In the past, the movement building of The Vermont Workers’ Center has successfully challenged Montpelier’s logic of what’s politically possible. Governor Peter Shumlin said Single Payer Health Care was politically impossible in 2009, only to try to distill the dynamism of the Workers’ Center’s organizing in his Gubernatorial bid of 2010. Just a year later, as Act 48 was about to be passed, a divisive amendment was inserted by Senators Brock and Sears on a Thursday which would exclude people without immigration status from the “universal” healthcare system. It would have marked the first time racial discrimination would have been enshrined into Vermont statute. Workers’ Center organizers were told by governor Shumlin’s staff that there was a zero percent chance of removing the amendment. That Sunday, through an incredible amount of organizing a thousand people marched on the state, demanding that universal mean everyone. On Monday, in a massive display of the constituent power of Vermont social movements, the discriminatory amendment was removed.
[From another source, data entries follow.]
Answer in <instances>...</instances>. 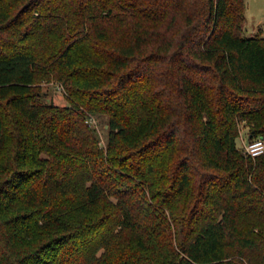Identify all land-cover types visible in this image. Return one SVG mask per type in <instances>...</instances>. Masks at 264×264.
<instances>
[{"label":"trees","instance_id":"trees-1","mask_svg":"<svg viewBox=\"0 0 264 264\" xmlns=\"http://www.w3.org/2000/svg\"><path fill=\"white\" fill-rule=\"evenodd\" d=\"M244 21L245 0H0V264H264Z\"/></svg>","mask_w":264,"mask_h":264},{"label":"rangeland","instance_id":"rangeland-1","mask_svg":"<svg viewBox=\"0 0 264 264\" xmlns=\"http://www.w3.org/2000/svg\"><path fill=\"white\" fill-rule=\"evenodd\" d=\"M244 35L248 37L257 35L264 38V0H245ZM43 91L46 102L54 101L61 106L69 104L61 85L54 82L43 83ZM90 121L97 128L100 142L105 146L109 137L107 117L96 116ZM247 130L248 128L241 126L242 135L238 139V145L243 148L248 142Z\"/></svg>","mask_w":264,"mask_h":264},{"label":"built area","instance_id":"built-area-1","mask_svg":"<svg viewBox=\"0 0 264 264\" xmlns=\"http://www.w3.org/2000/svg\"><path fill=\"white\" fill-rule=\"evenodd\" d=\"M245 152L253 158L264 153V136L258 137L245 144Z\"/></svg>","mask_w":264,"mask_h":264}]
</instances>
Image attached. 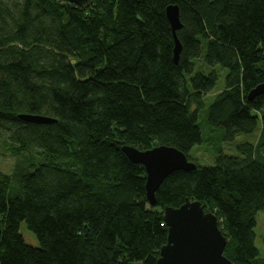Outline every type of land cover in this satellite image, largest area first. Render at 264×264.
Masks as SVG:
<instances>
[{"label": "trees", "instance_id": "obj_1", "mask_svg": "<svg viewBox=\"0 0 264 264\" xmlns=\"http://www.w3.org/2000/svg\"><path fill=\"white\" fill-rule=\"evenodd\" d=\"M171 5L183 25L178 64ZM201 59L228 71L206 117L218 76L196 72ZM263 82L264 0H93L88 9L0 0V157L14 160L12 174L0 170V264H158L164 209L187 199L218 216L227 258L264 264L255 232L264 159L221 157L172 174L156 194L159 213L144 166L122 150L167 145L189 158L203 142L200 117L223 142L252 134L256 112L264 127V96L248 95Z\"/></svg>", "mask_w": 264, "mask_h": 264}, {"label": "water", "instance_id": "obj_2", "mask_svg": "<svg viewBox=\"0 0 264 264\" xmlns=\"http://www.w3.org/2000/svg\"><path fill=\"white\" fill-rule=\"evenodd\" d=\"M57 1L75 4L82 9L93 5V0ZM166 14L173 30L174 60L178 64L182 44L177 33L183 28L179 7L169 6ZM261 96H264V82L251 90L248 99L253 101ZM19 119L30 124L55 123L43 116L21 115ZM122 150L132 163L144 166L146 195L151 207L156 206V194L169 176L198 169V165L190 161L186 154L172 146L161 145L150 150L124 146ZM163 219L168 227V241L161 248L158 264H236L225 255L228 238L219 227L218 216L201 202L187 199L179 208L167 206Z\"/></svg>", "mask_w": 264, "mask_h": 264}, {"label": "rangeland", "instance_id": "obj_3", "mask_svg": "<svg viewBox=\"0 0 264 264\" xmlns=\"http://www.w3.org/2000/svg\"><path fill=\"white\" fill-rule=\"evenodd\" d=\"M196 72H202L206 75L215 73L218 76V82L213 91L204 98L205 108L201 111V116L204 117L205 114L206 117L208 116L210 105L214 103L216 98L225 90V81L228 71L224 70L220 66L209 67L204 64L203 59H201L197 62ZM255 115L259 118L257 130L249 135H239L232 142H223L222 131H219L220 134H218V131L209 129L207 126L208 123L206 125L205 121L200 117L199 120L201 119L202 121L200 126L202 129L203 142L201 145L192 149L189 153V160L196 163L198 167L203 168L216 166L221 157L239 159L256 158L257 160L261 157L264 159V139L261 136L264 127L260 114L256 112ZM6 134H8V132H5V135ZM5 135L0 134V140L2 142L5 139ZM262 163L264 164V160H262ZM13 166L14 160L11 156L0 157V170L3 173L12 174ZM151 208L159 213H163L161 208ZM256 224V245L260 251V255L264 257V211L258 213L256 217ZM21 234L29 245L39 247L37 237L28 229L26 223L21 224Z\"/></svg>", "mask_w": 264, "mask_h": 264}]
</instances>
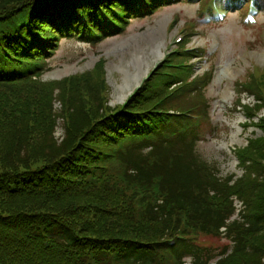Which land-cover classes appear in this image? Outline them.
I'll use <instances>...</instances> for the list:
<instances>
[{
  "label": "trees",
  "instance_id": "1",
  "mask_svg": "<svg viewBox=\"0 0 264 264\" xmlns=\"http://www.w3.org/2000/svg\"><path fill=\"white\" fill-rule=\"evenodd\" d=\"M111 1L0 0V264H264L262 73L237 84L254 101L236 102L244 127L260 131L234 152L238 178L207 167L197 151L202 127L149 112L171 109L173 76L154 74L116 106L120 115L108 105L101 64L42 81L55 38L109 35L134 10ZM123 1L146 12L162 2ZM232 197L243 207L234 220ZM218 237L231 244L217 255L200 241Z\"/></svg>",
  "mask_w": 264,
  "mask_h": 264
},
{
  "label": "rangeland",
  "instance_id": "2",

“The legislature’s failure to raise the minimum wage to a real livable wage triggers cuts to workers benefits,” says Traven Leyshon of the Vermont AFL-CIO. Citing overwhelming support for raising the minimum wage to a livable wage and moving forward with Paid Sick Days legislation, Leyshon says, “There’s a real disconnect between politicians and Vermont residents. I fear this will be proof working people need our own political voice.”

James Haslam, Director of the Vermont Workers’ Center, detailed how Vermont’s Governor gets awards for being the most “progressive” Governor in the country, and “we have a supermajority of Democrats and Progressives in both chambers, and yet somehow the agenda is still primarily set by the Chamber of Commerce and the conservative business lobby. The game is set up to maintain the status quo where the vast majority of people live with the deck stacked against them.” In this context Haslam says, it will again take a movement to bend the arc of history. “We’re building power to change this, and despite the odds, we will have meaningful victories this year. We hope every Vermont resident will join us to march on the State House on May 1st, as we take back our democracy and demand our human rights,” said Haslam.